### Text segment

Tag Archives: race

Gender, Race, and the Wage Gap: Why Intersectionality Matters

We often talk about the wage gap solely in terms of gender. From the Lilly Ledbetter Fair Pay Act to the argument over whether a wage gap exists at all, we are usually only talking about men vs. women. The wage disparities that many people face, however, have more to do with the intersection of gender and race. White women, the group of people who are most talked about and targeted in the discussions of the wage gap, actually make more money than everybody except white men. Black men make less than white women, and black women make less than black men. Hispanic men make less than black women. Finally, hispanic women are most disadvantaged by the wage gap, making only $0.60 to a white man’s dollar.

Before I continue on with this discussion, I’d like to address some of the confusion that arises when we talk about the wage gap. The wage gap exists and is affected both by race and gender. However, the statistics that are used in order to locate the wage gap vary enormously. Many people argue that choices, not racism or sexism, create the wage gap¹. They argue that men work more hours per week than women and that women tend to enter lower-paying career fields. These arguments have been debunked time and time again². No matter how many outside factors you control for, women make less money than men for doing the same work.

######

→ Problems and tasks:
(1) Write out the part of the wage gap post from "Before I continue" up to and including "the same work.".
(2) Carry on the post about gender, race, and the wage gap, picking up after its final sentence.
The records have nothing to do with the wage gap post.

### Entries provided

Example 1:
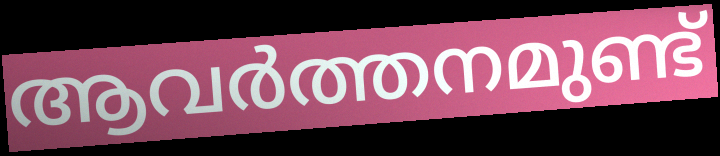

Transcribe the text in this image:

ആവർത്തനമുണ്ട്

######
### Entries provided

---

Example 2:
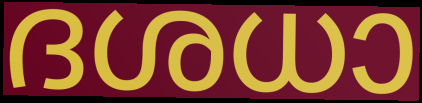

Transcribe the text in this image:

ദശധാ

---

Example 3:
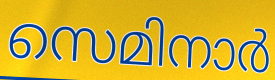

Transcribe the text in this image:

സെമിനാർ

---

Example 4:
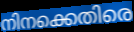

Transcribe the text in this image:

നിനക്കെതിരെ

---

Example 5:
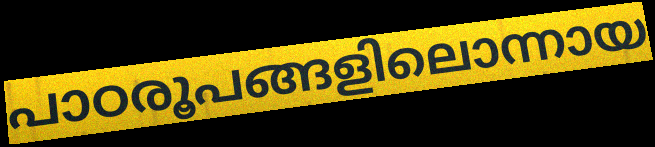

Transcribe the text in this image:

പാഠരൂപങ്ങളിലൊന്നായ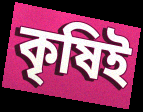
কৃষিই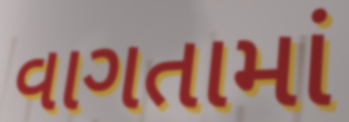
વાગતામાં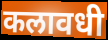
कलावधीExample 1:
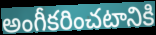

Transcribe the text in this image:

######

→ Answers to the problems:
(1)
Before I continue on with this discussion, I’d like to address some of the confusion that arises when we talk about the wage gap. The wage gap exists and is affected both by race and gender. However, the statistics that are used in order to locate the wage gap vary enormously. Many people argue that choices, not racism or sexism, create the wage gap¹. They argue that men work more hours per week than women and that women tend to enter lower-paying career fields. These arguments have been debunked time and time again². No matter how many outside factors you control for, women make less money than men for doing the same work.

(2)
Women are not the only demographic affected  by the wage gap. Race weighs more heavily on wage disparities than gender. But the wage gap is still seen as merely a feminist issue. This is why feminism and other movements for equality need to look at this and many other issues with an intersectional lens. The wage gap affects working women, but it also affects men of color, single-parent families, and poverty levels. Media coverage of the wage gap needs to include these groups that are affected the most, not just focus on white women vs. white men. Feminism does not own the fight against the wage gap. This fight belongs to men and women of color, families in poverty, gay and transgender workers, as well as women everywhere.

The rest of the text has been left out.